Raspberry Ribbon Cheese Cake
CATEGORIES
INGREDIENTS
  • Crust
  • 2 cups chocolate wafer crumbs
  • 1/3 cup butter; melted
  • 3 Tablespoons sugar
  • Raspberry sauce
  • 2 ½ cups unsweetened raspberries; thawed
  • 2/3 cups sugar
  • 2 Tablespoons cornstarch
  • 2 teaspoons lemon juice
  • Filling/ Topping
  • 3 packages cream cheese (8 oz.); softened
  • ½ cup sugar
  • 2 Tablespoons flour
  • 1 teaspoon vanilla extract
  • 2 egg whites
  • 1 cup whipping cream
  • 2-3 Tablespoons orange juice
  • 1 ½ cup unsweetened raspberries; thawed
DIRECTIONS
  1. Combine chocolate wafer crumbs, melted butter, and sugar.Press into bottom and 1 ½ in up the side of greased 9in pan.
  2. Chill 1 hour or until firm.
  3. Puree raspberries in a blender or food processor
  4. Press through a sieve; discard seeds.
  5. In sauce pan, combine sugar, and cornstarch.
  6. Stir in raspberry juice and bring to a boil for 2 minutes; stir constantly.
  7. Remove from heat; stir in lemon juice and set aside.
  8. In large bowl beat cream cheese, sugar, flour and vanilla until fluffy.
  9. Add egg whites; beat on low until blended.

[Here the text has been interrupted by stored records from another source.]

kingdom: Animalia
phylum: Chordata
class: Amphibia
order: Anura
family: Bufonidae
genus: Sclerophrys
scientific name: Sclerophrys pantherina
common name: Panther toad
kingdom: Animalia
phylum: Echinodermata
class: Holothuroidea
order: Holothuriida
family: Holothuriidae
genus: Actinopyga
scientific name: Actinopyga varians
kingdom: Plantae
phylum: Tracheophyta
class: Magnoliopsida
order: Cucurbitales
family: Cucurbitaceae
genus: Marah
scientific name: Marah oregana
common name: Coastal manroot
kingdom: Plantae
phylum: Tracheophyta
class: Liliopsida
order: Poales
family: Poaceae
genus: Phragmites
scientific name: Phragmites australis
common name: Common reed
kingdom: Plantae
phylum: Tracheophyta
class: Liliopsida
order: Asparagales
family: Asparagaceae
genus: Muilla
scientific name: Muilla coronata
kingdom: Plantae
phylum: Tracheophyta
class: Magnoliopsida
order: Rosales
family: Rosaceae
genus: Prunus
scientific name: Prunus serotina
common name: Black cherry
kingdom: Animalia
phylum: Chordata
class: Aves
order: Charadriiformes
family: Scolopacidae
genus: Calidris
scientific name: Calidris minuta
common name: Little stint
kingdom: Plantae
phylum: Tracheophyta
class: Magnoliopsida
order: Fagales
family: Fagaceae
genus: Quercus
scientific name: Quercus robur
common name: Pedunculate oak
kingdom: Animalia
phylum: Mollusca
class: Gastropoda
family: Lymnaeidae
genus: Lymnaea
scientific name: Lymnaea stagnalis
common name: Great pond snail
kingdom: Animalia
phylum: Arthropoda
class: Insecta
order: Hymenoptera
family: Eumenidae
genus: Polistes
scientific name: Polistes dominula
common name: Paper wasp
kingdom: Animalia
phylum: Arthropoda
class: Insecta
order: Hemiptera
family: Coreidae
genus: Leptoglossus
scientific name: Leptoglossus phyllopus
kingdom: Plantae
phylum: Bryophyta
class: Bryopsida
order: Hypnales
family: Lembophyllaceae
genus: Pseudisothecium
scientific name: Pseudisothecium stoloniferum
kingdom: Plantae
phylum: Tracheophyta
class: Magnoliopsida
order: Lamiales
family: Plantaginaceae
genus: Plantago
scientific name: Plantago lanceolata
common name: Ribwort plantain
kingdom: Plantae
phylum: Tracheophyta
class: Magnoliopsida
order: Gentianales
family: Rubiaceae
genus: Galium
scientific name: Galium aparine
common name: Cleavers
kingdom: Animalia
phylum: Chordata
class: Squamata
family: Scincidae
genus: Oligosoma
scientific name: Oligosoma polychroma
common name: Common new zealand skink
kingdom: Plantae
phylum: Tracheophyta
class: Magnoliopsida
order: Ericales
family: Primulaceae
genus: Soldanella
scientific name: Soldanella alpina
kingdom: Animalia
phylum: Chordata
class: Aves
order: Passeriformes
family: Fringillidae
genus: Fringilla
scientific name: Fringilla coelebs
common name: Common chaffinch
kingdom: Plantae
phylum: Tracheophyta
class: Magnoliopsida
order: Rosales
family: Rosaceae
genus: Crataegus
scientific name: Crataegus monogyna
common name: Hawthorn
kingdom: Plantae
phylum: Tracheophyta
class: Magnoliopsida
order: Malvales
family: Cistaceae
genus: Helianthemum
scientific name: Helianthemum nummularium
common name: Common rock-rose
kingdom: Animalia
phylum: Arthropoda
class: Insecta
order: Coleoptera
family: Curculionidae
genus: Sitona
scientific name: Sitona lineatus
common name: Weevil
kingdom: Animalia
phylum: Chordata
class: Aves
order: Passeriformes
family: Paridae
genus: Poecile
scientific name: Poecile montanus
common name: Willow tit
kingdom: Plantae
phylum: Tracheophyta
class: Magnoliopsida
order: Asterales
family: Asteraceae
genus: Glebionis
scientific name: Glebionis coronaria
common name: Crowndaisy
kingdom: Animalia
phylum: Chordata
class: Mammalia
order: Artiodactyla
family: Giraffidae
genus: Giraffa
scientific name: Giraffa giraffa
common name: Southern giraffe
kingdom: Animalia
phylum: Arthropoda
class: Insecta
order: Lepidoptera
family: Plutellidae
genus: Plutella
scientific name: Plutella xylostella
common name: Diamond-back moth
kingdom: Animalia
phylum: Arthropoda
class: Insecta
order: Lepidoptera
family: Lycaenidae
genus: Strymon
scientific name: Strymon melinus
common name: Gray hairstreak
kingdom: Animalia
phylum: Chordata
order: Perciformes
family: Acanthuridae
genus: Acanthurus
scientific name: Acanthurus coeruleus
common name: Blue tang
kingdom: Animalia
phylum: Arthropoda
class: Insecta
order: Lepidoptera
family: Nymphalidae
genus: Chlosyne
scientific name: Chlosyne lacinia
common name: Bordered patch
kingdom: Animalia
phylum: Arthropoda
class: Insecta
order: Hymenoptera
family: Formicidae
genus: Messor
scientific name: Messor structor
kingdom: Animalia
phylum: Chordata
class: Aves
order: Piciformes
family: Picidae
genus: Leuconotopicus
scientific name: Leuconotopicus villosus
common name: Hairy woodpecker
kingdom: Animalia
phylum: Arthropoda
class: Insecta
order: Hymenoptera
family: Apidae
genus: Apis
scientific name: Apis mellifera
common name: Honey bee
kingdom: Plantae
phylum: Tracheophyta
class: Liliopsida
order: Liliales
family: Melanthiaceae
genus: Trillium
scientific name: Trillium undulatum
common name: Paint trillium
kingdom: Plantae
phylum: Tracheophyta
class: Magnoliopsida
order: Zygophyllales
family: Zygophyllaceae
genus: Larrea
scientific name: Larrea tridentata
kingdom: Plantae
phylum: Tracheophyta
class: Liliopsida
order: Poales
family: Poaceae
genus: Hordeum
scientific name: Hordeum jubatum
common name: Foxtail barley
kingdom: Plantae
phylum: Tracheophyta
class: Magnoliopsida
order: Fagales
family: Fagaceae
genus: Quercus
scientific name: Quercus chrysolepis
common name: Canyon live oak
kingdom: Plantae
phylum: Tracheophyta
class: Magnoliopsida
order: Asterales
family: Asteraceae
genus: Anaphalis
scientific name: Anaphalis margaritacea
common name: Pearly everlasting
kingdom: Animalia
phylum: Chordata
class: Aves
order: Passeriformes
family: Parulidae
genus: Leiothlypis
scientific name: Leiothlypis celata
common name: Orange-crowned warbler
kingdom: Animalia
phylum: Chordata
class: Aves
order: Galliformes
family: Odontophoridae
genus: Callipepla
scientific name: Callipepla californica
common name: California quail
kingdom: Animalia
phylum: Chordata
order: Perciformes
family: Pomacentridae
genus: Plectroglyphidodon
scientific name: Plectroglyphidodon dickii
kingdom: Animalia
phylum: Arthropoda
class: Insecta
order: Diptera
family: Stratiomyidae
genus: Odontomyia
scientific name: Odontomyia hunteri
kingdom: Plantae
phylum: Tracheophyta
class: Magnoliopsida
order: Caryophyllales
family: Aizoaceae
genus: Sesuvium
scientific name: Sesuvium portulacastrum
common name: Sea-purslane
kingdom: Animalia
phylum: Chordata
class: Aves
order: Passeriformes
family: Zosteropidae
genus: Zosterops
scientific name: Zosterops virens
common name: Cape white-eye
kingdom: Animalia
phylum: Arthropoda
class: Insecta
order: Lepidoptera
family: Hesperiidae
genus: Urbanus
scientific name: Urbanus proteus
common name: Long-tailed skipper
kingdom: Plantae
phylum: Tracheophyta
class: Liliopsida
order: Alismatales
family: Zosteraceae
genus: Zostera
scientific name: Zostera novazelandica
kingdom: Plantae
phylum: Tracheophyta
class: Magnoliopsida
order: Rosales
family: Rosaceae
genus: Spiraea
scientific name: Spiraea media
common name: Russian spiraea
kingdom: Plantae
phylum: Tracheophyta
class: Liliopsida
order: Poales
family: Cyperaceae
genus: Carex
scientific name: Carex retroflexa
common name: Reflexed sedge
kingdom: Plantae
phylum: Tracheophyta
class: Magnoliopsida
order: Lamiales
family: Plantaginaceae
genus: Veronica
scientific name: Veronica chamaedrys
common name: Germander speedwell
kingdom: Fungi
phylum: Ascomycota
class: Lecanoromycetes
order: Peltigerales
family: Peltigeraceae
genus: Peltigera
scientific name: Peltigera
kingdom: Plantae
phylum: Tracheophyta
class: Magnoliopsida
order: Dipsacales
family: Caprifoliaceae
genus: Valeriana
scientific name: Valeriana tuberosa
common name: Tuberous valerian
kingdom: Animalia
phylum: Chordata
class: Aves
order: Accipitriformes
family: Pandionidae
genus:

  10. Stir in whipping cream.
  11. Pour half into crust.
  12. Top with ¾ raspberry sauce; refrigerate remaining raspberry sauce.
  13. Carefully spoon remaining filling over sauce.
  14. Bake at 375˚ for 35-40 minutes or until center is nearly set.
  15. Remove from oven immediately; run knife around pan to loosen crust.
  16. Cool on rack 1 hour; refrigerate over night.
  17. Add orange juice to remaining chilled raspberry sauce; gently fold in raspberries.
  18. Spoon over chilled cheese cake.